O médico sanitarista Douglas
Rodrigues, professor do Departamento de Medicina Preventiva da Escola Paulista
de Medicina da Universidade Federal de São Paulo (Unifesp), trabalha há quase
40 anos com povos do Parque Indígena do Xingu. Ele defende que haja um cuidado
com o diálogo, se não for possível conciliar as necessidades de saúde com o
respeito às tradições culturais.
"O subsistema de saúde
indígena só se justifica pelo entendimento de que são povos culturalmente
diferentes entre si e de nós, com outras cosmologias e concepções de corpo,
saúde e doenças. Faltou sensibilidade cultural, planejamento e visão. Não sei
se é possível compatibilizar, mas é preciso assegurar um mínimo de consulta às
famílias e lideranças, além de explicar os motivos das restrições",
afirma.
Outro desafio no horizonte é a
eventual necessidade de isolamento de famílias infectadas em aldeias, onde as
atividades são quase sempre compartilhadas, bem como o local onde os indígenas
dormem.
"Não vai ser fácil fazer
isso na aldeia. Seria preciso conversar com os índios desde já para explicar a
necessidade do isolamento, caso o vírus chegue, e criar um plano para que essa
medida seja realmente viável", diz.
Além de reivindicar o respeito à
cultura de seu povo, Dario alerta para a vulnerabilidade enfrentada. Estima-se
que haja cerca de 20 mil garimpeiros atuando dentro do território demarcado.
"Eles vão transmitir a
doença para nós, são o principal fator de transmissão. Estamos muito
preocupados com o que fazer se essa doença chegar nas nossas aldeias. Temos
muito medo do que pode acontecer hoje, amanhã ou depois", declara.

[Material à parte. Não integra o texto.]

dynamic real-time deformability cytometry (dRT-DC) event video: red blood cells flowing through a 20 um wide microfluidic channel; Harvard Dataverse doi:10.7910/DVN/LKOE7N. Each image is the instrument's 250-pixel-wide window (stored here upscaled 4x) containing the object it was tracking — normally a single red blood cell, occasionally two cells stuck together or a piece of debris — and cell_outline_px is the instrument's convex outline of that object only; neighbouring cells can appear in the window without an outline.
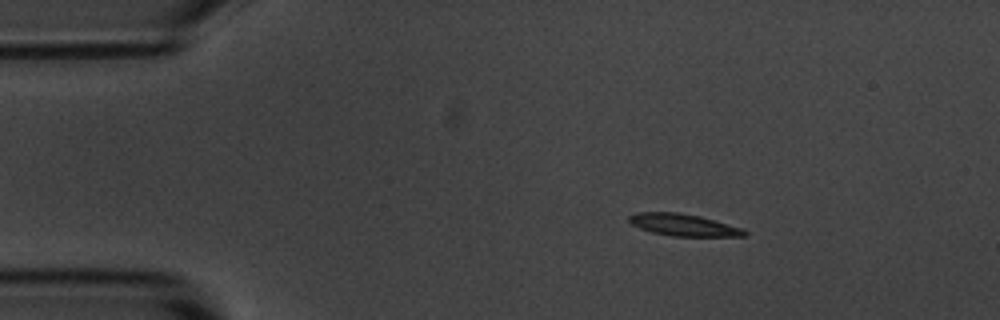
{"species": "common noctule bat (a hibernating species)", "species_latin": "Nyctalus noctula", "temperature_condition": "room temperature", "stored_images_in_passage": 3, "camera_frame_rate_fps": 3000, "um_per_image_px": 0.085, "animal": {"sex": "male", "body_mass_g": 20.1, "forearm_length_mm": 53.5}, "frame": {"image": 1, "passage_image": 1, "time_ms": 0.0, "image_size_px": [1000, 320], "cell_outline_px": [[748, 236], [672, 236], [652, 232], [640, 228], [632, 224], [628, 220], [628, 216], [640, 212], [680, 212], [700, 216], [740, 228], [748, 232]], "centroid_in_image_um": [58.07, 19.11], "position_along_channel_um": 26.9, "area_um2": 14.62}}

Procurada pela DW Brasil, a Sesai
afirma ter adotado todas as medidas para prestar atendimento adequado à família
e seguido a estratégia prevista pela portaria do CNJ para o sepultamento. A
secretaria diz ainda que o Distrito Sanitário Especial Indígena (Dsei) adotou
todas as medidas protocolares desde o momento em que tomou conhecimento do
caso, com base no Plano de Contingência Nacional para Infecção Humana pelo novo
Coronavírus (Covid-19) em Povos Indígenas.